Обитель Духовных Сестер у озера Льяо воистину была святым местом. Второй Иерарх Таеллан чувствовал, как его омывает волна тепла. Оно струилось вокруг, проникало в легкие с каждым вздохом и наполняло веселой звенящей силой. Казалось — вдохни поглубже, и ты сможешь все. Нечто подобное он замечал лишь в главном соборе Святого города, но там тепло ощущалось по-другому: в нем чувствовались перезвон стали и жар, оно было словно… более агрессивно. Здесь звездная гладь озера успокаивала мысли. Таеллан оставил паланкин и пешком пошел вдоль кромки воды. Кто-то счел бы это особым проявлением благочестия, но он хотел сполна насладиться этой силой, жалея лишь о невозможности унести ее частичку с собой.
Паланкин скрылся за деревьями, Таеллан чувствовал — поблизости нет никого, нет привычных любопытных глаз и едва слышного шепота чужих мыслей. Можно было вздохнуть свободно. Он прикрыл на мгновение глаза, отпуская собственную силу, позволяя ей растечься вокруг и смешаться с ровным током мощи Обители. Мир оживал, наполнялся жизнью, биением сотен сердец, едва слышным смутным течением ощущений. Если сосредоточиться — можно было увидеть его сотней самых разных глаз. Таеллан шел легко — будто разом сбросив весь груз прожитых лет. Дать волю силе, позволить ей наполнить себя — и даже волосы вспомнят, что когда-то были иссиня-черными.
— Господин Высший Иерарх.
— Госпожа Духовная Сестра.
Как и всегда, Обитель показалась слишком быстро, но встретили его на этот раз только на ступеньках собора. Лица Духовных Сестер скрывали вуали даже внутри Обители, но Таеллан не знал, как нужно смотреть, чтобы перепутать одну с другой. Их мысли ощущались по-разному. Кто-то нервно отгораживался, едва заметив его касание, кто-то приветствовал в ответ. Он шел вслед за высокой фигурой в темно-красных одеждах и старательно отмахивался от подсовываемой картины весеннего луга. Тягаться с Сае на этом поприще не имело смысла.

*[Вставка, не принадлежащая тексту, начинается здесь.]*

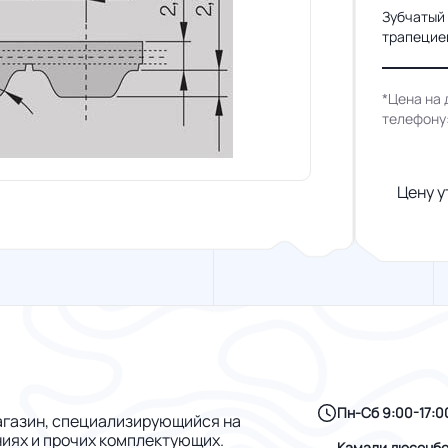
Зубчатый
трапециев
*Цена на 
телефону
Цену у
Пн-Сб 9:00-17:0
газин, специализирующийся на
ниях и прочих комплектующих.
Камали дюсенбе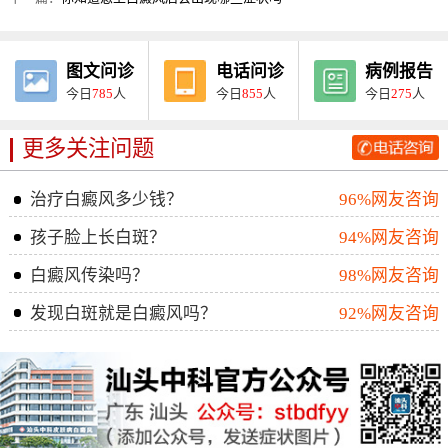
图文问诊
电话问诊
病例报告
今日
785
人
今日
855
人
今日
275
人
更多关注问题
治疗白癜风多少钱？
96%网友咨询
孩子脸上长白斑？
94%网友咨询
白癜风传染吗？
98%网友咨询
发现白斑就是白癜风吗？
92%网友咨询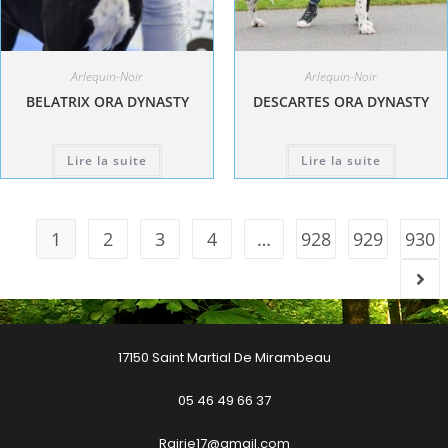
Arlequin-Noir
Arlequin-Noir
BELATRIX ORA DYNASTY
DESCARTES ORA DYNASTY
Lire la suite
Lire la suite
1
2
3
4
…
928
929
930
17150 Saint Martial De Mirambeau
05 46 49 66 37
Rairie17@gmail.com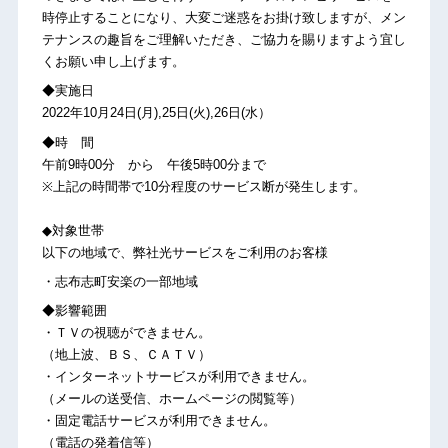
時停止することになり、大変ご迷惑をお掛け致しますが、メン
テナンスの趣旨をご理解いただき、ご協力を賜りますよう宜し
くお願い申し上げます。
◆実施日
2022年10月24日(月),25日(火),26日(水）
◆時 間
午前9時00分 から 午後5時00分まで
※上記の時間帯で10分程度のサービス断が発生します。
◆対象世帯
以下の地域で、弊社光サービスをご利用のお客様
・志布志町安楽の一部地域
◆影響範囲
・ＴＶの視聴ができません。
（地上波、ＢＳ、ＣＡＴＶ）
・インターネットサービスが利用できません。
（メールの送受信、ホームページの閲覧等）
・固定電話サービスが利用できません。
（電話の発着信等）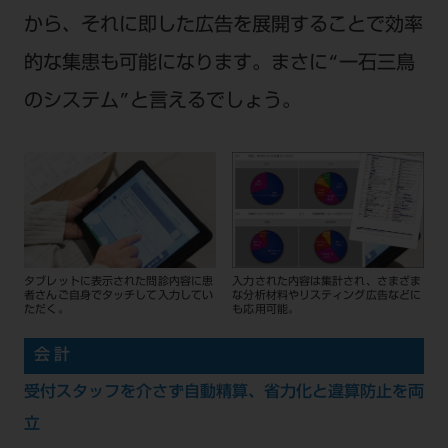
から、それに即した広告を展開することで効率
的な集患も可能になります。まさに“一石三鳥
のシステム”と言えるでしょう。
タブレットに表示された問診内容に患
入力された内容は集計され、さまざま
者さんご自身でタッチして入力してい
な分析材料やリスティング広告などに
ただく。
も応用可能。
会 計
受付スタッフを介さず自動精算、省力化と違算防止を両
立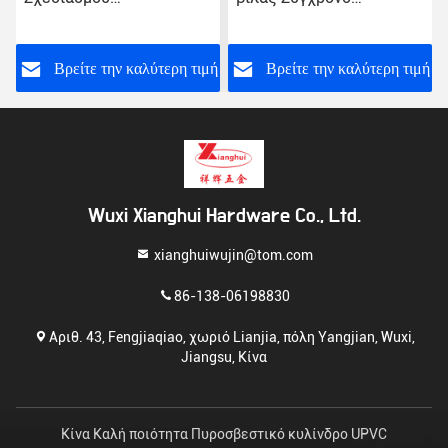
Προσαρμοσμένο Χρώμα
σχεδιασμό Στρίψιμο
Αλουμινίου
κάλυμμα Τραβήξτε
χειριστήριο παραθύρου
ή
Βρείτε την καλύτερη τιμή
Βρείτε την καλύτερη τιμή
Wuxi Xianghui Hardware Co., Ltd.
xianghuiwujin@tom.com
86-138-06198830
Αριθ. 43, Fengjiaqiao, χωριό Lianjia, πόλη Yangjian, Wuxi,
Jiangsu, Κίνα
Κίνα Καλή ποιότητα Πυροσβεστικό κυλίνδρο UPVC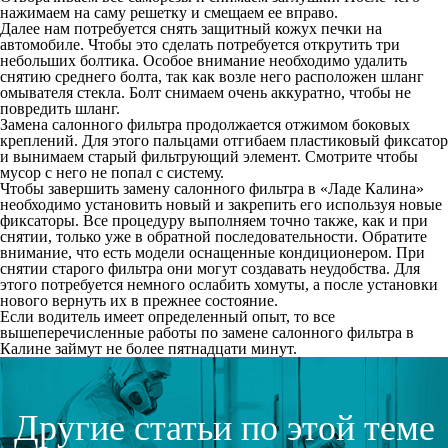
нажимаем на саму решетку и смещаем ее вправо.
Далее нам потребуется снять защитный кожух печки на
автомобиле. Чтобы это сделать потребуется открутить три
небольших болтика. Особое внимание необходимо удалить
снятию среднего болта, так как возле него расположен шланг
омывателя стекла. Болт снимаем очень аккуратно, чтобы не
повредить шланг.
Замена салонного фильтра
продолжается отжимом боковых
креплений. Для этого пальцами отгибаем пластиковый фиксатор
и вынимаем старый фильтрующий элемент. Смотрите чтобы
мусор с него не попал с систему.
Чтобы завершить
замену салонного фильтра в «Ладе Калина»
необходимо установить новый и закрепить его используя новые
фиксаторы. Все процедуру выполняем точно также, как и при
снятии, только уже в обратной последовательности. Обратите
внимание, что есть модели оснащенные кондиционером. При
снятии старого фильтра они могут создавать неудобства. Для
этого потребуется немного ослабить хомуты, а после установки
нового вернуть их в прежнее состояние.
Если водитель имеет определенный опыт, то все
вышеперечисленные работы по
замене салонного фильтра в
Калине
займут не более пятнадцати минут.
Другие статьи по этой теме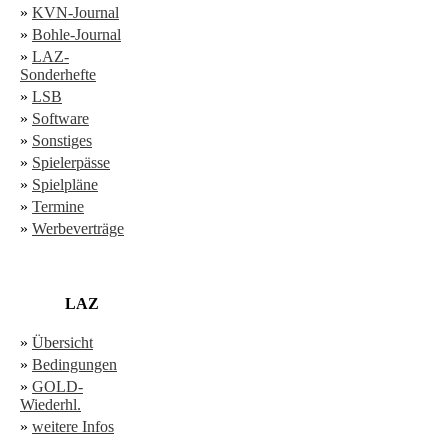
»
KVN-Journal
»
Bohle-Journal
»
LAZ-
Sonderhefte
»
LSB
»
Software
»
Sonstiges
»
Spielerpässe
»
Spielpläne
»
Termine
»
Werbeverträge
LAZ
»
Übersicht
»
Bedingungen
»
GOLD-
Wiederhl.
»
weitere Infos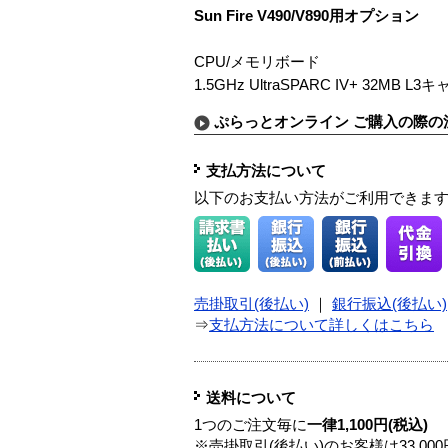
Sun Fire V490/V890用オプション
CPU/メモリボード
1.5GHz UltraSPARC IV+ 32MB L
ぷらっとオンライン ご購入の際の
支払方法について
以下のお支払い方法がご利用できま
売掛取引(後払い)
｜
銀行振込(後払い)
⇒
支払方法について詳しくはこちら
送料について
1つのご注文毎に
一律1,100円(税込)
※売掛取引(後払い)のお客様は33,0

Сестрам полагались скромность и аскетичный образ жизни. Они проходили комнаты, обставленные самой простой мебелью, коридоры без ковров и лишних украшений — везде строгая элегантность простоты, наполнявшая даже личные покои, больше напоминавшие кельи. За высокими внутренними дверями начинался другой мир. Пушистые ковры и вышитые шелком подушки будто вернули Таеллана в стены родного дома, наполненного изумрудной зеленью шаахских миртовых листьев.
— Здравствуй, Лю, — пелена весенних цветов рассыпалась, наполняя его мысли тихим шепотком и целым ворохом вопросов, на которые не нужно было отвечать — лишь открыться чуточку больше.

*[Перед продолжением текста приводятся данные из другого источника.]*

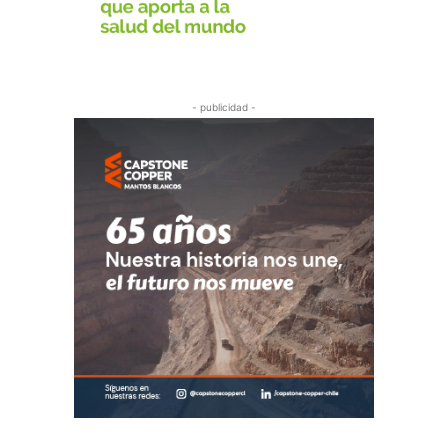
- publicidad -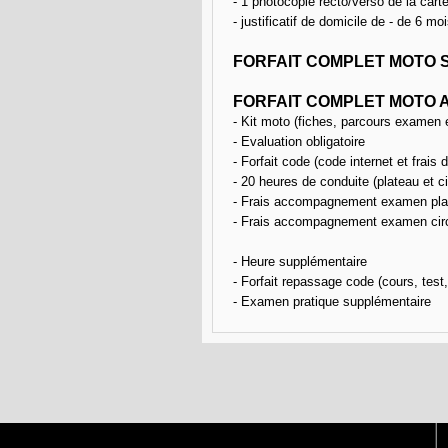
- 1 photocopie recto/verso de la carte
- justificatif de domicile de - de 6 mo
FORFAIT COMPLET MOTO 
FORFAIT COMPLET MOTO A
- Kit moto (fiches, parcours examen e
- Evaluation obligatoire
- Forfait code (code internet et frai
- 20 heures de conduite (plateau et ci
- Frais accompagnement examen pla
- Frais accompagnement examen cir
- Heure supplémentaire
- Forfait repassage code (cours, test
- Examen pratique supplémentaire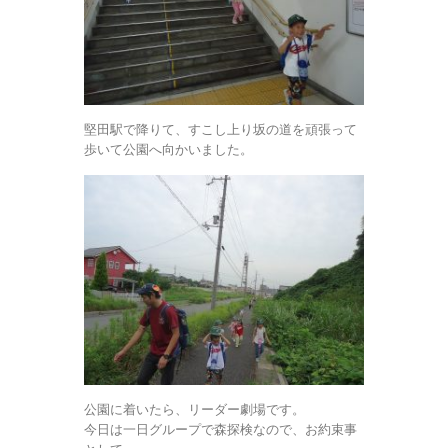
堅田駅で降りて、すこし上り坂の道を頑張って
歩いて公園へ向かいました。
公園に着いたら、リーダー劇場です。
今日は一日グループで森探検なので、お約束事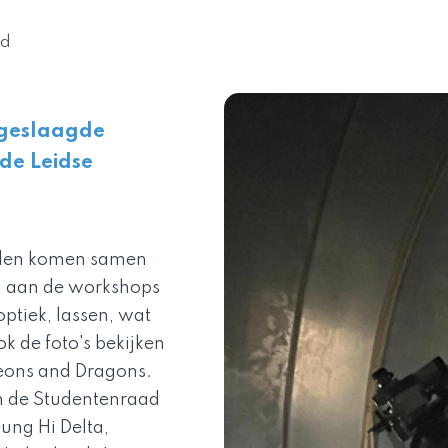
nd
 geslaagde
 de Leidse
erden komen samen
n aan de workshops
ptiek, lassen, wat
k de foto's bekijken
geons and Dragons.
n de Studentenraad
ung Hi Delta,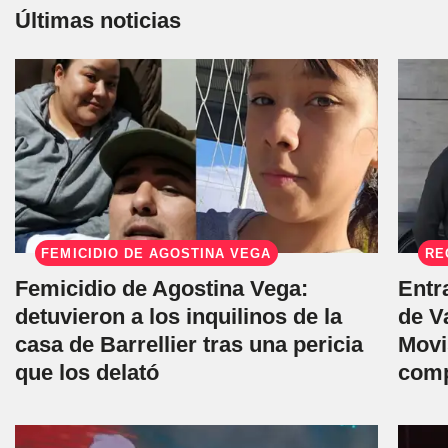
Últimas noticias
FEMICIDIO DE AGOSTINA VEGA
RE
Femicidio de Agostina Vega:
Entr
detuvieron a los inquilinos de la
de V
casa de Barrellier tras una pericia
Movi
que los delató
comp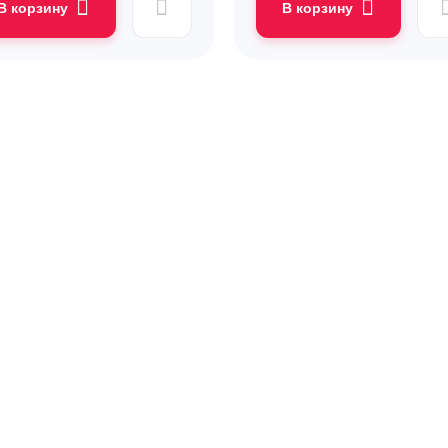
В корзину
В корзину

— Здравствуй, Сае. Или ты теперь предпочитаешь зваться Тае? — ее волосы по-прежнему пахли миртом и весной, даже теперь, окончательно утратив все краски. Таеллан пропустил их сквозь пальцы, любуясь благородным серебром.
— Ты не мог приехать не по делу? — Сае отстранилась, высвобождаясь из объятий и направляясь к чайному столику.
— Конечно не мог, — теплая зимняя мантия опустилась на спинку кресла, роняя капли тающих снежинок, — но как видишь — воспользовался случаем.
— Секреты Сестер принадлежат Сестрам, — Сае сняла тонкие белые перчатки, руками перебирая и размешивая травы, соединяя их в одной ей понятном сочетании. — Мы уже обсуждали твое любопытство в данном вопросе.
— Не смел надеяться, что ты изменила мнение, но сегодня я хочу услышать только одну историю.
— Поэтому приехал сам.
— Ты бы хотела, чтобы я прислал Шаю?
— Он не услышал бы и слова, — Сае улыбнулась, расставляя чашки на низком столике и устраиваясь среди подушек.
— Ты уже обещала эту историю. Правда, не мне.
— Помню, но ничем хорошим это не закончилось. Хотя я надеялась.
— Возможно, все не настолько… плохо.
— Может быть. Что ты хочешь услышать, Лю?
— Расскажи мне об Аше Дае, — он смотрел внимательно и только потому увидел, как дрогнула чашка в руках Сае.
— Я скажу один раз. И больше ты не потревожишь меня вопросами о Сестрах. Обещаешь?
— Обещаю, — возможно, не стоило раздавать обещания настолько опрометчиво, но Таеллан слишком ясно чувствовал смятение мыслей, а еще, как ему казалось, слишком близко подошел к разгадке. Одна из нитей, что оплетали мир вокруг, была практически в его руках.
— Тогда смотри, — Сае протянула руку, и их пальцы переплелись, пока мир тонул в темно-синей дымке.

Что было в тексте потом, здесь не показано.